Winter Warmer ales are like gingerbread and cognac wrapped up in a beer. Start with a good-tasting beer foundation, add some spice on top, and finish with some alcoholic warmth. This recipe clocks in at around 8.7% ABV.
Note: The recipe below is for extract brewing a 5.5-gallon batch. For an all-grain alternative, substitute 16 pounds of pale 2-row malt (such as Golden Promise or Maris Otter) for the pale ale LME. You can add the specialty grains to the mash, or steep them as you would for the extract version.
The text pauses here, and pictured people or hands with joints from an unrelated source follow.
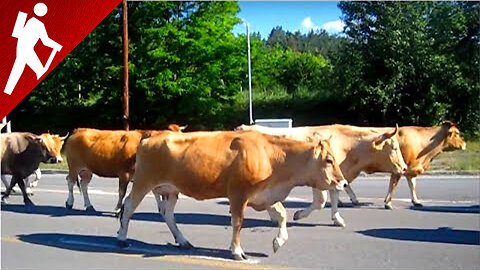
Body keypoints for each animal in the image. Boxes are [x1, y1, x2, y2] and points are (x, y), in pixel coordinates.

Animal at [117, 130, 348, 260]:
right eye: (329, 160)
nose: (343, 182)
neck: (272, 156)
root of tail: (151, 136)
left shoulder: (266, 195)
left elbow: (282, 215)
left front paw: (278, 241)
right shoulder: (238, 194)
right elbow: (238, 222)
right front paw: (237, 251)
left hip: (171, 190)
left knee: (167, 214)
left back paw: (183, 240)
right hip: (143, 181)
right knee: (128, 206)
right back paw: (121, 238)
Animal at [235, 123, 404, 227]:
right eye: (394, 148)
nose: (404, 167)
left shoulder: (337, 179)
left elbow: (335, 197)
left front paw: (337, 219)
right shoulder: (320, 179)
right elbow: (320, 202)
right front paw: (299, 214)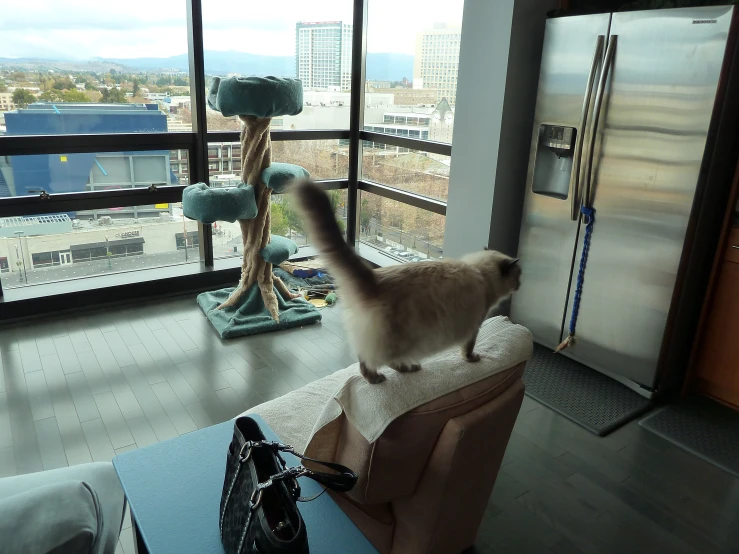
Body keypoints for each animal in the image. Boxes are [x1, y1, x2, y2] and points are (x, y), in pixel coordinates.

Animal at [294, 181, 520, 384]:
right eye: (519, 275)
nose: (520, 284)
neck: (481, 272)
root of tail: (374, 277)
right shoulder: (475, 324)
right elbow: (468, 348)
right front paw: (473, 359)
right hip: (404, 339)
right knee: (375, 360)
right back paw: (389, 375)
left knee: (367, 357)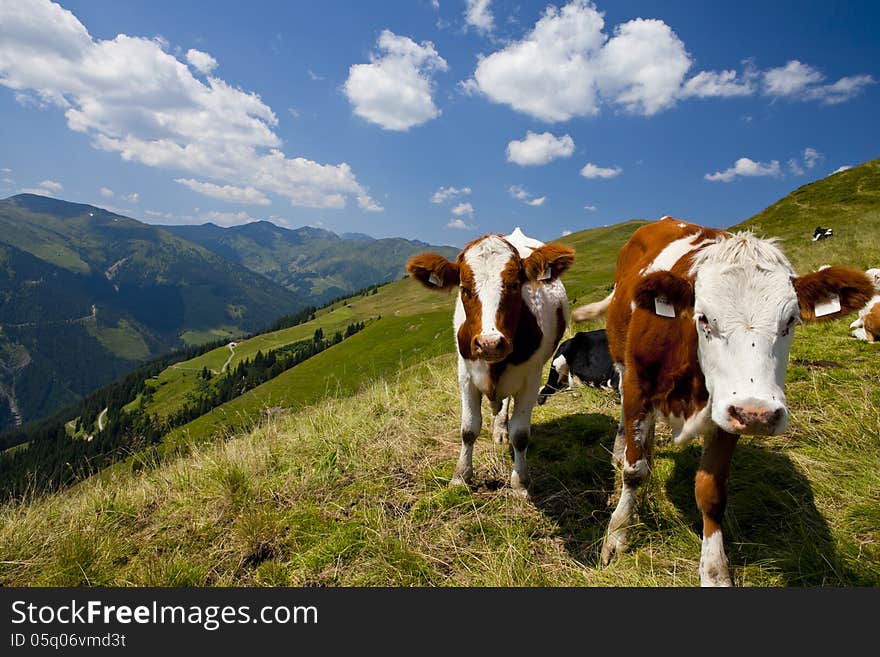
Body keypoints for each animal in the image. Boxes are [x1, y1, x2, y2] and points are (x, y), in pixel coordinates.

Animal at [408, 228, 576, 494]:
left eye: (515, 285)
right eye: (464, 288)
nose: (489, 343)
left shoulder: (531, 378)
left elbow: (520, 434)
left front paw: (520, 482)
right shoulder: (465, 375)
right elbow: (468, 429)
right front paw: (461, 476)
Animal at [572, 218, 872, 588]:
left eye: (790, 321)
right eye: (703, 317)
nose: (760, 415)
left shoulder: (729, 410)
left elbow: (711, 493)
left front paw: (715, 570)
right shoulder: (638, 385)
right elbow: (633, 470)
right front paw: (617, 535)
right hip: (622, 365)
Mash at 152°F. Sparge and lauter the mash into the kettle and bring to a boil, then proceed to step 4 below.
- Wyeast 1028 London Ale
- Steeping Grains
- 12 ounces Crystal 120°L
- 8 ounces Crystal 40°L
- 4 ounces chocolate malt
- 4 ounces black patent malt
- 12.5 pounds pale ale liquid malt extract (LME)
- 1/2 cup molasses (optional), not blackstrap
- 1 ounce Magnum 15% AA for 60 minutes
- 1/2 teaspoon cinnamon for 1 minute
- 1/2 teaspoon ground ginger for 1 minute
- 1/8 teaspoon ground cardamom for 1 minute
- 1/8 teaspoon ground nutmeg for 1 minute
One day before brew day, make a starter with your yeast.
Heat 1 gallon of water to 170°F. Remove from heat and add steeping grains to the water, contained in a mesh bag. Cover and let steep for 1 hour, then discard the malt.
Bring 3 gallons water to a boil. Add steeping tea from Step 2. Slowly add extract and molasses, if using, stirring. Add enough water to reach a total of 7 gallons. Bring to a boil on high heat.
When you reach a boil, start a countdown timer for 90 minutes. Add hops quantities at 60 minutes left and spices at 1 minute left.
At the end of 90 minutes, remove from heat. Cool the wort to below 70°F with an ice bath or a wort chiller. Remember to keep things sanitary for every stage after the boil.
Transfer the wort to a sanitized fermentation bucket or carboy. Add an airlock and cool to 62°F. Also cool the yeast starter to 62°F.
Once the wort reaches 62°F, aerate the wort and pitch the yeast.
Let the beer temperature rise to 68°F, hold there at least three days, then let it rise as high as 74°F until fermentation is complete.